There comes a tipping point in our lives. A point at which we realize things have to change. Sometimes it is a good revelation. Sometimes it is a hard revelation. Sometimes it is both.
In the past few months, I have slowly had one of these revelations. My wife actually had it before I did. It’s catching on now. We have too much stuff. Our otherwise nice home is overtaken by things. Our kids’ toys. Clothes. And . . . this pains me to admit . . . my books. I am still of the mind that having a lot of books is a good things. Studies have shown that children who grow up surrounded by physical books achieve more. I will never be book free, at least I don’t foresee that right now, but I do need to cut back.
In an effort to help with this, I have been reading more books on minimalism and decluttering.
I knew my wife had picked up Ruth Soukup’s book Living Well, Spending Less before, and she really enjoyed reading it. When I saw that she had released a new book, Unstuffed, I really wanted to check it out. I was not disappointed.
Soukup’s book is like many books on minimalism in that it strives to help us break free of our need to collect and keep more and more things. It is different, however, in that it does not stop there. The subtitle of the book is “Decluttering Your Home, Mind & Soul,” and the book strives to show us how to “unstuff” all three areas of our life.
The first part focuses on the same aspects as many minimalist books: Cleaning up the house. Soukup encourages us to create a vision for what we want to see in our home, and then to do whatever it takes to make that vision a reality. She encourages us to realize that more storage is not the answer, purging is. She also focuses on one aspect that is probably the most difficult for many minimalists, reducing the stuff the kids have and get.

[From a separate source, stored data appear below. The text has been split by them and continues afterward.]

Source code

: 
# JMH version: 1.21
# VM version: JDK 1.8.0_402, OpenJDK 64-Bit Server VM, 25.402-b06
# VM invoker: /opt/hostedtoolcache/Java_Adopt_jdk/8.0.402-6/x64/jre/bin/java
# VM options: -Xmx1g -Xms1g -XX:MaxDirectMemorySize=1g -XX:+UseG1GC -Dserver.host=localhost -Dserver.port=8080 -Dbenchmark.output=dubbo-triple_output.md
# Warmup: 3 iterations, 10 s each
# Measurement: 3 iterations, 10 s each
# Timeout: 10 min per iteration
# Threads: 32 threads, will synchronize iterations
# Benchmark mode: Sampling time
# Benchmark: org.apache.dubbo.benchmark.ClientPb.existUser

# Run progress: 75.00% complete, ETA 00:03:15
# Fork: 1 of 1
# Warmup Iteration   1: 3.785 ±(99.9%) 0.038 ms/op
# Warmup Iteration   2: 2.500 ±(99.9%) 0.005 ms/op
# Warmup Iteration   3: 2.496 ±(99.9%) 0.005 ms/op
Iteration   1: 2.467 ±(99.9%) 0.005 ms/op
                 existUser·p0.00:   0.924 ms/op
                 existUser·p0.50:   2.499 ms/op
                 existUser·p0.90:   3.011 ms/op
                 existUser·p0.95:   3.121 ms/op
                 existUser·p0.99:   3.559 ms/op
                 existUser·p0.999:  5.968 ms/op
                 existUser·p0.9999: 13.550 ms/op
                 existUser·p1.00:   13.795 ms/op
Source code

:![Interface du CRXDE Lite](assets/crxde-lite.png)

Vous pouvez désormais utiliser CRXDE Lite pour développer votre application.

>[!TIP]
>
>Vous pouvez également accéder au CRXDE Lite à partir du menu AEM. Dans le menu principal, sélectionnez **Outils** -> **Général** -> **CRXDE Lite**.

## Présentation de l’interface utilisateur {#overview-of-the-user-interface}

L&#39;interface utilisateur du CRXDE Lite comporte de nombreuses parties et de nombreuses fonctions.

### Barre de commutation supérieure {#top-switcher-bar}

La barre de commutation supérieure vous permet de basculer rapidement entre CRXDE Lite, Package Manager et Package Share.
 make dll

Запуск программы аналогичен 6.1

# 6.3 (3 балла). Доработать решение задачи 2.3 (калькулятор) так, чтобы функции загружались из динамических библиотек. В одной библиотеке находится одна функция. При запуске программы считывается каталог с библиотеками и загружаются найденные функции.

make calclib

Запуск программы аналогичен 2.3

But here is where the book took a nice turn. The next section focuses on decluttering one’s mind. She encourages readers to cut back on what we do by paring back our schedules, by reducing the amount of paperwork we have to wade through, and by learning how to reduce the guilt of getting rid of things that people have given us. This last part is very difficult, as we attach memories to things so that we feel that if we get rid of the stuff, we get rid of the memories that go along with it. Soukup encourages us to realize that the memories will remain long after the things are gone.
The final area Soukup focuses on is unstuffing our soul. She starts by encouraging us to declutter our friendships by focusing our time on developing a few deep friendships as opposed to spreading ourselves very thin in all of our friendships. This is not to say we have no acquaintances and aren’t friendly to everyone, but we cannot have an infinite number of deep friendships. She then moves on to unstuffing our lives to support our wellness. By focusing on sleep, exercise, and taking down time, we can drastically improve our overall wellness of life. Finally, in the last chapter, Soukup focuses on unstuffing spiritually by relying on grace and realizing we are a work in progress. I really liked that last chapter, as many minimalism books seems to come from an “I’ve arrived, so why haven’t you” perspective. Soukup, however, is very clear that she is still growing and has obstacles to overcome, as will we all if we embark on this journey to unstuff.
Perhaps other books on minimalizing have some of these same concepts and I just haven’t read them yet, but this book struck me as very well-rounded.
Throughout the book there are gray boxes with practical tips on how to apply the information in the book itself. The first one, for example, is “five easy decluttering projects that will transform your living space,” and the projects include creating a collection zone, clearing the counters, sweeping the surfaces, pitching the pillows, and managing the media (pp. 17-19). These practical steps are nice, as they take the information from ideas into real-life projects. As my wife and I work on cutting back on stuff, we will go back to these tips often.
The book also provides an address to a site to take the information further, and she mentions an app to download to help spur the process along.
One of the things I liked most was how the author kept tying in the concepts with examples from her own life of how she faced and overcame (or is in the process of overcoming) the very struggles she is writing about. This made the book feel much more personal than some other books and articles I have read on the subject.
I would highly recommend this book to anyone looking to declutter, minimalize, and “unstuff” their lives all around. Unstuffed is a good and encouraging guide in the process.
*Note: I received a complimentary copy of the book from Zondervan publishers through the BookLook Bloggers review program in exchange for my honest review.